[SET PROBLEM]: Render these lines as a JSON list of strings, one string per line, omitting blank lines.
-------- RECORDED INFORMATION --------
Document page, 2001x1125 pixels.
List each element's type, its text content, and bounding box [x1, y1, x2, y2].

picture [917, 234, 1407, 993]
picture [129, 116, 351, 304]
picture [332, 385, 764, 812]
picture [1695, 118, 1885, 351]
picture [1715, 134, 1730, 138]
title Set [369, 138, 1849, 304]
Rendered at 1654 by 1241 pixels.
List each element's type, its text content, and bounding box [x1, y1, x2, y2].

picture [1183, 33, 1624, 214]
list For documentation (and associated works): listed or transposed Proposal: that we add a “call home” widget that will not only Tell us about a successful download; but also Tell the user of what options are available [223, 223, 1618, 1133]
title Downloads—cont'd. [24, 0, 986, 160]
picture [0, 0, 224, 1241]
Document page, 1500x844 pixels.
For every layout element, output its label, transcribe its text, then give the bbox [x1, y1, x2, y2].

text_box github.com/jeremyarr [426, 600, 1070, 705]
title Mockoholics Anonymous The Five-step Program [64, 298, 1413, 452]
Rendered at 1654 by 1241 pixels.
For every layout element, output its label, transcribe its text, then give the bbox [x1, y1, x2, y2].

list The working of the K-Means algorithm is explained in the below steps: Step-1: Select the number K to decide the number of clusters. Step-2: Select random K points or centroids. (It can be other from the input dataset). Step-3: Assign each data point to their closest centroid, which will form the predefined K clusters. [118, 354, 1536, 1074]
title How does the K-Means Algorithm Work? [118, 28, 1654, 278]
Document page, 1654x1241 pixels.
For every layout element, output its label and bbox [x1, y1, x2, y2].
--------
[WRITTEN RESPONSE]:
[
  "Document page, 2001x1125 pixels.",
  "List each element's type, its text content, and bounding box [x1, y1, x2, y2].",
  "picture [917, 234, 1407, 993]",
  "picture [129, 116, 351, 304]",
  "picture [332, 385, 764, 812]",
  "picture [1695, 118, 1885, 351]",
  "picture [1715, 134, 1730, 138]",
  "title Set [369, 138, 1849, 304]",
  "Rendered at 1654 by 1241 pixels.",
  "List each element's type, its text content, and bounding box [x1, y1, x2, y2].",
  "picture [1183, 33, 1624, 214]",
  "list For documentation (and associated works): listed or transposed Proposal: that we add a “call home” widget that will not only Tell us about a successful download; but also Tell the user of what options are available [223, 223, 1618, 1133]",
  "title Downloads—cont'd. [24, 0, 986, 160]",
  "picture [0, 0, 224, 1241]",
  "Document page, 1500x844 pixels.",
  "For every layout element, output its label, transcribe its text, then give the bbox [x1, y1, x2, y2].",
  "text_box github.com/jeremyarr [426, 600, 1070, 705]",
  "title Mockoholics Anonymous The Five-step Program [64, 298, 1413, 452]",
  "Rendered at 1654 by 1241 pixels.",
  "For every layout element, output its label, transcribe its text, then give the bbox [x1, y1, x2, y2].",
  "list The working of the K-Means algorithm is explained in the below steps: Step-1: Select the number K to decide the number of clusters. Step-2: Select random K points or centroids. (It can be other from the input dataset). Step-3: Assign each data point to their closest centroid, which will form the predefined K clusters. [118, 354, 1536, 1074]",
  "title How does the K-Means Algorithm Work? [118, 28, 1654, 278]",
  "Document page, 1654x1241 pixels.",
  "For every layout element, output its label and bbox [x1, y1, x2, y2]."
]